One thing I did slightly worry about was seeming like a grandma compared to other mums once they started going to activities…. I just tried to be myself… I may not have had the same interests as some young mothers, the same taste in music, or the same fashion sense (I confess I have hardly any fashion sense) but we all had kids and I soon made friends of my own, including people I’m still friendly with now.

One thing I did notice, some mums were really struggling with not having the same freedom as BK – before kids, being an all-day mum and then an all-evening mum was tiring and frustrating, and some people felt really trapped and were in fact quite down. As an older mum I have to say I didn’t find this – I’d had my freedom all through my teens, my twenties and my thirties! I’d gone out, partied, pubbed, danced, done silly things, been a bit irresponsible, been selfish, done what I wanted do. Now I loved every minute of having my children, and didn’t mind staying in – I knew my time would come again when they were older and independent.

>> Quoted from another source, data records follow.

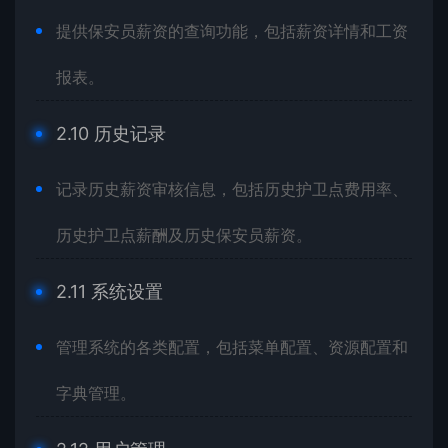
提供保安员薪资的查询功能，包括薪资详情和工资
报表。
2.10 历史记录
记录历史薪资审核信息，包括历史护卫点费用率、
历史护卫点薪酬及历史保安员薪资。
2.11 系统设置
管理系统的各类配置，包括菜单配置、资源配置和
字典管理。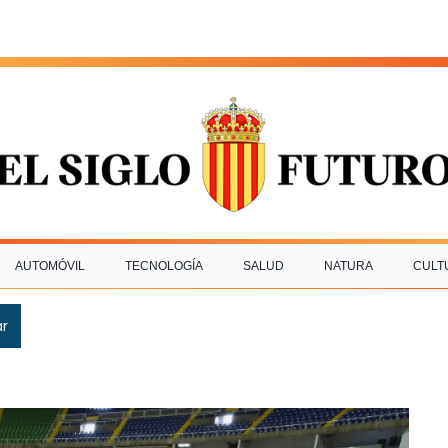
AUTOMÓVIL
TECNOLOGÍA
SALUD
NATURA
CULT
ar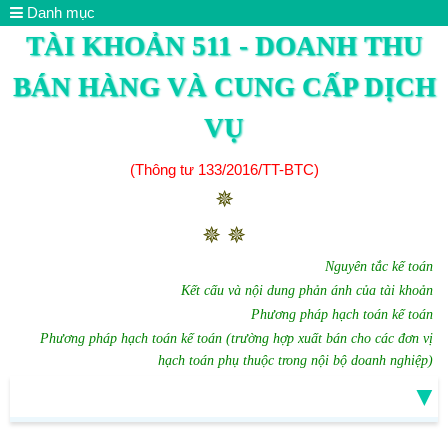
Danh mục
TÀI KHOẢN 511 - DOANH THU
BÁN HÀNG VÀ CUNG CẤP DỊCH
VỤ
(Thông tư 133/2016/TT-BTC)
✵
✵ ✵
Nguyên tắc kế toán
Kết cấu và nội dung phản ánh của tài khoản
Phương pháp hạch toán kế toán
Phương pháp hạch toán kế toán (trường hợp xuất bán cho các đơn vị
hạch toán phụ thuộc trong nội bộ doanh nghiệp)
▼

As I mentioned we didn’t have family nearby, but we had the resources to entertain ourselves at home – I was beginning to write seriously, my husband was still involved in music and enjoying being in a band.

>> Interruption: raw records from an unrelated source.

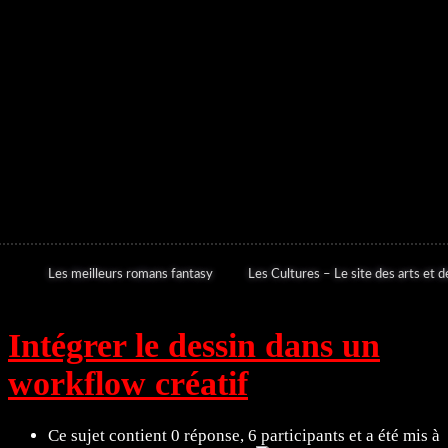
Les meilleurs romans fantasy
Les Cultures – Le site des arts et de
Intégrer le dessin dans un
workflow créatif
Ce sujet contient 0 réponse, 6 participants et a été mis à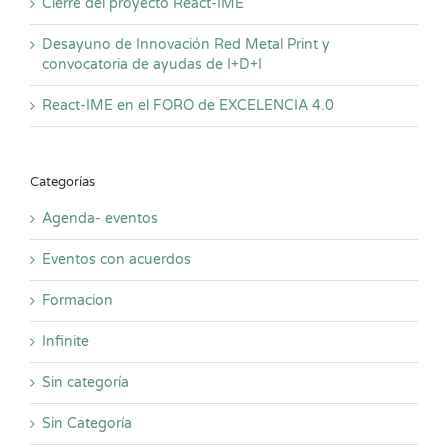
Cierre del proyecto React-IME
Desayuno de Innovación Red Metal Print y
convocatoria de ayudas de I+D+I
React-IME en el FORO de EXCELENCIA 4.0
Categorías
Agenda- eventos
Eventos con acuerdos
Formacion
Infinite
Sin categoría
Sin Categoría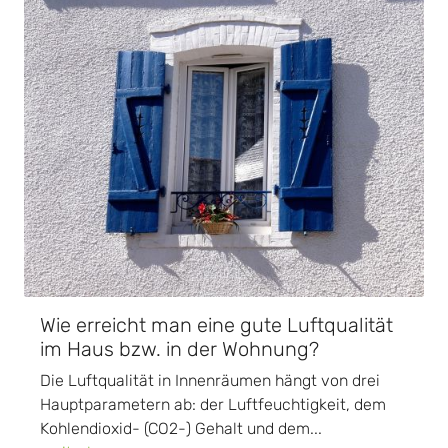
Wie erreicht man eine gute Luftqualität
im Haus bzw. in der Wohnung?
Die Luftqualität in Innenräumen hängt von drei
Hauptparametern ab: der Luftfeuchtigkeit, dem
Kohlendioxid- (CO2-) Gehalt und dem...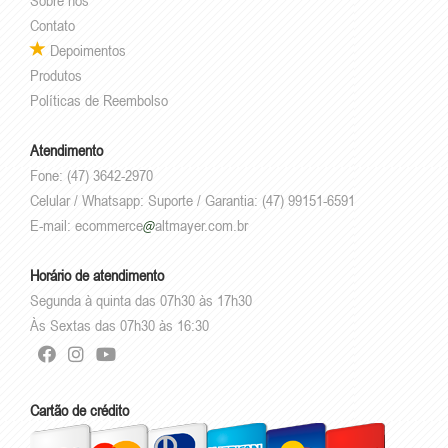
Sobre nós
Contato
Depoimentos
Produtos
Políticas de Reembolso
Atendimento
Fone: (47) 3642-2970
Celular / Whatsapp: Suporte / Garantia: (47) 99151-6591
E-mail:
ecommerce
altmayer.com.br
Horário de atendimento
Segunda à quinta das 07h30 às 17h30
Às Sextas das 07h30 às 16:30
Cartão de crédito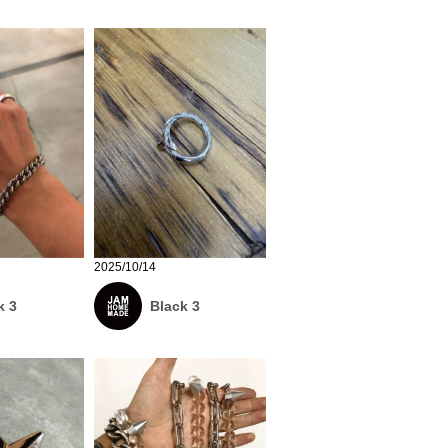
2025/10/14
k 3
Black 3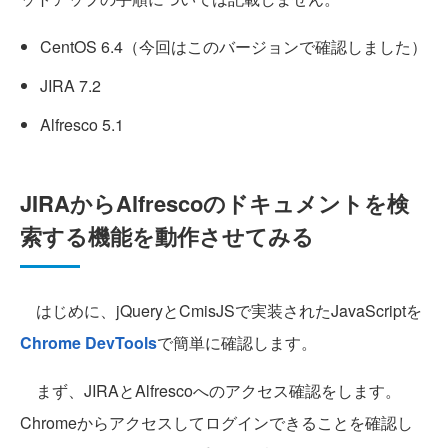
CentOS 6.4（今回はこのバージョンで確認しました）
JIRA 7.2
Alfresco 5.1
JIRAからAlfrescoのドキュメントを検
索する機能を動作させてみる
はじめに、jQueryとCmisJSで実装されたJavaScriptを
Chrome DevTools
で簡単に確認します。
まず、JIRAとAlfrescoへのアクセス確認をします。
Chromeからアクセスしてログインできることを確認し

  • you’ve had your time gadding about – you’ve had your work and your fun and your social life, now you’re lucky enough to be able to fully enjoy being a mum!! Your gadding about can begin again once they’re out with their pals!!

Just as a rider, if the children become involved in their own social activities such as sports, Rainbows/Beavers, having mates round to play and going to their houses too, then you do have that extra bit of time to do your own things. Even when the children are tiny there are plenty of activities which involve other children – accompanied by other parents who you can chat and natter to!

One thing my daughter and I comment on, now she’s a grown-up, is how good our relationship is, how much we enjoy each other’s company, and yet we are still mum and daughter – we are not best friends; it puzzles me when people talk about their children and say ‘oh s/he’s my best friend…’ No, no s/he isn’t! However old s/he is, s/he’s your child not your friend; you can get on really well, you can be really close, you can be each other’s confidant, but you are not best friends. One is a parent, one is a child.  As an older mum this is patently obvious!

  • you are your child’s mother, not their best friend

There are aspects of being older when you have children which are more challenging to cope with, for example finances – especially if your children want to go to university, but I feel so lucky to be an older mum – I think I am better at is as an older person… I would have struggled when I was younger!!